(Document extract)

Push QPDFTokenizer members into a nested structure

This is for protection against future ABI breaking changes.
2025-01-31 02:48:31 +00:00 · 2018-01-29 20:00:06 -05:00 · 2018-01-29 20:00:06 -05:00 · 2699ecf13e
commit 2699ecf13e
parent d97474868d
2 changed files with 236 additions and 197 deletions
--- a/include/qpdf/QPDFTokenizer.hh
+++ b/include/qpdf/QPDFTokenizer.hh
@ -165,31 +165,53 @@ class QPDFTokenizer
                    size_t max_len = 0);

  private:
-    void reset();
+    // Do not implement copy or assignment
+    QPDFTokenizer(QPDFTokenizer const&);
+    QPDFTokenizer& operator=(QPDFTokenizer const&);
+
    void resolveLiteral();
    bool isSpace(char);

-    // Lexer state
-    enum { st_top, st_in_space, st_in_comment, st_in_string, st_lt, st_gt,
-	   st_literal, st_in_hexstring, st_token_ready } state;
+    enum state_e {
+        st_top, st_in_space, st_in_comment, st_in_string, st_lt, st_gt,
+        st_literal, st_in_hexstring, st_token_ready
+    };

-    bool pound_special_in_name;
-    bool allow_eof;
-    bool include_ignorable;
+    class Members
+    {
+        friend class QPDFTokenizer;

-    // Current token accumulation
-    token_type_e type;
-    std::string val;
-    std::string raw_val;
-    std::string error_message;
-    bool unread_char;
-    char char_to_unread;
+      public:
+        QPDF_DLL
+        ~Members();

-    // State for strings
-    int string_depth;
-    bool string_ignoring_newline;
-    char bs_num_register[4];
-    bool last_char_was_bs;
+      private:
+        Members();
+        Members(Members const&);
+        void reset();
+
+        // Lexer state
+        state_e state;
+
+        bool pound_special_in_name;
+        bool allow_eof;
+        bool include_ignorable;
+
+        // Current token accumulation
+        token_type_e type;
+        std::string val;
+        std::string raw_val;
+        std::string error_message;
+        bool unread_char;
+        char char_to_unread;
+
+        // State for strings
+        int string_depth;
+        bool string_ignoring_newline;
+        char bs_num_register[4];
+        bool last_char_was_bs;
+    };
+    PointerHolder<Members> m;
 };

 #endif // __QPDFTOKENIZER_HH__
--- a/libqpdf/QPDFTokenizer.cc
+++ b/libqpdf/QPDFTokenizer.cc
@ -12,7 +12,7 @@
 #include <string.h>
 #include <cstdlib>

-QPDFTokenizer::QPDFTokenizer() :
+QPDFTokenizer::Members::Members() :
    pound_special_in_name(true),
    allow_eof(false),
    include_ignorable(false)
@ -21,32 +21,7 @@ QPDFTokenizer::QPDFTokenizer() :
 }

 void
-QPDFTokenizer::allowPoundAnywhereInName()
-{
-    QTC::TC("qpdf", "QPDFTokenizer allow pound anywhere in name");
-    this->pound_special_in_name = false;
-}
-
-void
-QPDFTokenizer::allowEOF()

(End Document extract)

- **Tasks and exercises**
A) Please return the portion of the QPDFTokenizer commit diff starting with "#endif // __QPDFTOKENIZER_HH__" and going on through "include_ignorable(false)", copied verbatim.
B) Resume the QPDFTokenizer commit diff, picking up right after its last line.

(Recorded information)

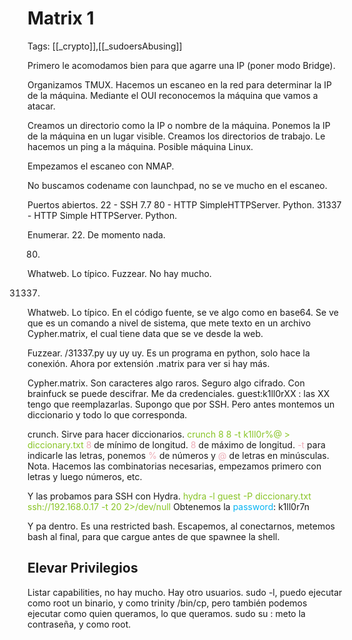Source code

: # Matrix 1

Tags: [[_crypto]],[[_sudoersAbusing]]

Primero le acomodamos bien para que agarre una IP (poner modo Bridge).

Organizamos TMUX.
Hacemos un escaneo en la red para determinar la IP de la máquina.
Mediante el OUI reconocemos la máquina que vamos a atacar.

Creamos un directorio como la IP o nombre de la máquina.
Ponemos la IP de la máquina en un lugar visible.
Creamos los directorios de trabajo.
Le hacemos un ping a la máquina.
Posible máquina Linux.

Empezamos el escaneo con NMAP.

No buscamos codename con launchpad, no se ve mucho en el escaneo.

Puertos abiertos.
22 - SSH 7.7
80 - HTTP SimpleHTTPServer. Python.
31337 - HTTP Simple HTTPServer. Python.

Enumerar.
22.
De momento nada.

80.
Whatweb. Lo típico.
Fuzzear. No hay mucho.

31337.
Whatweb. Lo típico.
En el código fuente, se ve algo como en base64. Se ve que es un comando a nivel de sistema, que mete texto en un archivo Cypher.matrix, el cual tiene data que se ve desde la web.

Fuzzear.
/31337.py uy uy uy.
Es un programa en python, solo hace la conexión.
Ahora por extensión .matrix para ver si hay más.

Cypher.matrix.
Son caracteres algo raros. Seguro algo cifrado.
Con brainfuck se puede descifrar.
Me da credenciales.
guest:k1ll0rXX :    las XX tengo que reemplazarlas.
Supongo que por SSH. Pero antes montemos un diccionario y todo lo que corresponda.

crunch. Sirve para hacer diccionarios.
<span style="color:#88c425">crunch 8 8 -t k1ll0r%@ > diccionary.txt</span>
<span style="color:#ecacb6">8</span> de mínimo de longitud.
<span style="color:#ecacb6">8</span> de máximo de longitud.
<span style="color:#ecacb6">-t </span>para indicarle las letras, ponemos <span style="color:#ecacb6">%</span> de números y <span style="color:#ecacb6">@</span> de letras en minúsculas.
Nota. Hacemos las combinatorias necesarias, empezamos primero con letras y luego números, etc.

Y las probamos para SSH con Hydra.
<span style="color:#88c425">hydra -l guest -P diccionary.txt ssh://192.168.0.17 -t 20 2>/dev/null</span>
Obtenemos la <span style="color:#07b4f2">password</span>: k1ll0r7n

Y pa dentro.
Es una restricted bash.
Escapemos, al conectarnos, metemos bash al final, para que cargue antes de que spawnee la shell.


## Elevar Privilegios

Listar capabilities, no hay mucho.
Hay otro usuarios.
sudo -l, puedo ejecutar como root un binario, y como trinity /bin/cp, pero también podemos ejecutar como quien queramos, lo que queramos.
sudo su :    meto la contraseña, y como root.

(End Recorded information)
(Recorded information)

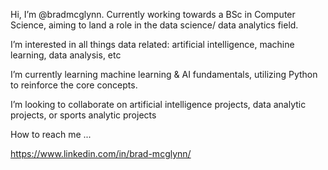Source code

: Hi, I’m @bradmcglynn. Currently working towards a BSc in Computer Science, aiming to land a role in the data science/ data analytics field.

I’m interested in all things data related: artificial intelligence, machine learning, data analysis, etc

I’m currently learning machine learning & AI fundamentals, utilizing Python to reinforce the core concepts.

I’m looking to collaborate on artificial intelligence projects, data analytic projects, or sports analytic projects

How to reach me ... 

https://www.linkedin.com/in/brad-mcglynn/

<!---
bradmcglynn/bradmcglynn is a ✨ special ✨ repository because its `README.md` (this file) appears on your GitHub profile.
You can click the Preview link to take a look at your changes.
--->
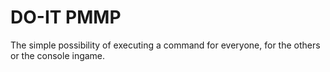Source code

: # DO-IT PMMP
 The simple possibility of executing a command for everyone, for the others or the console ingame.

(End Recorded information)

- **Results of the tasks**
A)
#endif // __QPDFTOKENIZER_HH__
--- a/libqpdf/QPDFTokenizer.cc
+++ b/libqpdf/QPDFTokenizer.cc
@ -12,7 +12,7 @@
 #include <string.h>
 #include <cstdlib>

-QPDFTokenizer::QPDFTokenizer() :
+QPDFTokenizer::Members::Members() :
    pound_special_in_name(true),
    allow_eof(false),
    include_ignorable(false)

B)
-{
-    this->allow_eof = true;
-}
-
-void
-QPDFTokenizer::includeIgnorable()
-{
-    this->include_ignorable = true;
-}
-
-bool
-QPDFTokenizer::isSpace(char ch)
-{
-    return ((ch == '\0') || QUtil::is_space(ch));
-}
-
-void
-QPDFTokenizer::reset()
+QPDFTokenizer::Members::reset()
 {
    state = st_top;
    type = tt_bad;
@ -60,20 +35,54 @@ QPDFTokenizer::reset()
    last_char_was_bs = false;
 }

+QPDFTokenizer::Members::~Members()
+{
+}
+
+QPDFTokenizer::QPDFTokenizer() :
+    m(new Members())
+{
+}
+
+void
+QPDFTokenizer::allowPoundAnywhereInName()
+{
+    QTC::TC("qpdf", "QPDFTokenizer allow pound anywhere in name");
+    this->m->pound_special_in_name = false;
+}
+
+void
+QPDFTokenizer::allowEOF()
+{
+    this->m->allow_eof = true;
+}
+
+void
+QPDFTokenizer::includeIgnorable()
+{
+    this->m->include_ignorable = true;
+}
+
+bool
+QPDFTokenizer::isSpace(char ch)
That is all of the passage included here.